TASK DESCRIPTION:
Report every line in the data below that contains the string "Dolce". Treat uppercase and lowercase letters as different.

Data drawn from a collection:
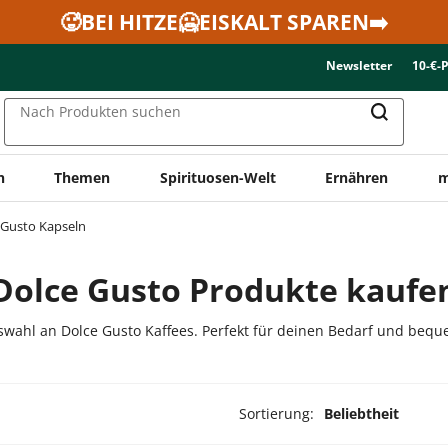
🥵BEI HITZE🥶EISKALT SPAREN➡️
Newsletter
10-€-
Nach Produkten suchen
n
Themen
Spirituosen-Welt
Ernähren
m
 Gusto Kapseln
Dolce Gusto Produkte kaufe
wahl an Dolce Gusto Kaffees. Perfekt für deinen Bedarf und beque
Sortierung:
Beliebtheit
ukte ausgewählt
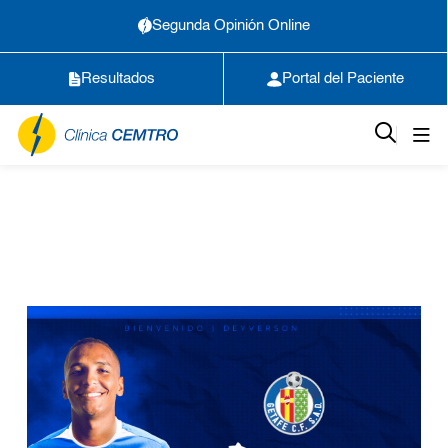
Segunda Opinión Online
Resultados
Portal del Paciente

EXERCISE ANSWER:
Dolce Gusto Produkte kaufe
wahl an Dolce Gusto Kaffees. Perfekt für deinen Bedarf und beque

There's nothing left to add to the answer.